Лена не могла признаться мужу, что не простила Зине Петрова, уведенного из-под носа много лет назад. Красавица обиду спрятала далеко, но не забыла. Теперь представился случай заставить Зинку поплясать на углях.
— Она сама к ним просилась, — пожала плечами Лена. — Я отговаривала, но Зина считает, ей подходит по профилю. Мол, не хочет она парниковых условий.
Лена не боялась врать мужу — он никогда не снизойдет до того, чтобы интересоваться подробностями Зининой жизни.
Ровенский и вправду забыл о Зине, не успела Лена договорить. Его интересовало только собственное бытие. Принялся строить планы развития бизнеса. Лена дала мужу выговориться, похвалила его за деловую сметку, а потом заговорщически спросила:
— Отгадай, где я сегодня была? В секс-шопе! Я там купила такие смешные штучки! Идем в кроватку, сейчас ты будешь поражен.
На лице Ровенского заиграла самодовольная улыбка.
Петров отслеживал действия сестры, ежедневно выходя с ней на связь по спутниковому телефону.
Пять дней Татьяна провела в Омске, собирая деньги на поездку. Вылетела в Москву, сняла номер в маленькой гостинице у метро «Орехово», встретилась с Козловым, который согласился помочь, в магазине горящих путевок купила десятидневные туристические путевки в Дубай. Козлов сказал домашним, что путевку ему подарил благодарный родитель вылеченного ребенка. У Козлова не было заграничного паспорта, пришлось платить немалые деньги турфирме, которая оформила документы за три дня.
Татьяна ежедневно отчитывалась об отдыхе: загорали на пляже, побывали на крабовой охоте, на верблюжьих бегах, в аква-парке, ездили на экскурсию к бедуинам. Представляешь, в Арабских Эмиратах на содержание одной взрослой пальмы тратят две тысячи долларов в год! Причем все под компьютерным контролем: подкормка, полив, подогрев.
Наконец, в один из дней прозвучала условная фраза:
— Сегодня были на золотом рынке. Я купила себе сережки за двадцать долларов. Отличные!
Петров заходил в Интернет по спутниковому каналу связи — очень дорогому, но единственному доступному в его положении. В сайтах финансовых печатных изданий он искал сообщения о холдинге «Класс». Результаты аудиторской проверки, годовой отчет, котировки акций — никакой информации об изменении состава акционеров. Значит, Ровенскому удалось нейтрализовать бандитов. И сделать это тихо, не привлекая прокуратуру и не поднимая шума в прессе. Станут ли теперь друзья искать его, Петрова?
Он не допускал мысли, что Юра и Потапыч могут бросить друга в беде. С другой стороны, в электронном почтовом ящике Петрова лежали только письма от детей. А этот канал коммуникации был элементарным и достаточно закрытым. Если друзья не сочли возможным бросить ему пару строк, значит, либо они в курсе того, что Петрову нужно скрываться, либо считают его погибшим.

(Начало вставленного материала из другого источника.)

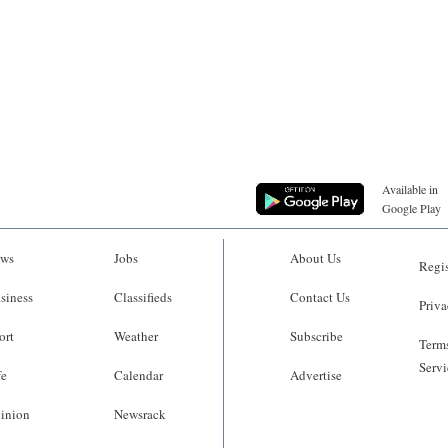
Available in
Google Play
ws
Jobs
About Us
Regis
siness
Classifieds
Contact Us
Priva
ort
Weather
Subscribe
Terms
Servi
fe
Calendar
Advertise
inion
Newsrack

Отсутствие информации тревожило и раздражало.
Единственным свидетельством того, что в Москве произошли какие-то изменения, была замена паролей доступа к локальной компьютерной сети «Класса». Причем кодировку произвели не по старому принципу, зная логику которого Ровенский, Потапыч и Петров могли всегда высчитать новый пароль, а по неизвестной Петрову системе. Теперь «Класс» был для него наглухо закрыт.
— Ты, Петя, что ли, писатель? — спросил однажды Вася.
Петров в этот момент колотил по клавишам, играя с компьютером в шахматы.
— С чего ты взял?
— Стучишь и стучишь целыми днями.
— Точно, Вася, роман ваяю. И посвящу его тебе.
— Иди ты! — вспыхнул от гордости Вася.
— Зуб даю! — А про что роман?
— Про любовь и ненависть.
— Жизненно. Так и напишешь; «Посвящается Сидоркину Васе»?
— Сидоркину Васе, человеку большой души, не понятому обществом.
Посвящение смахивало на эпитафию, но Вася проникся к Петрову еще большим почтением.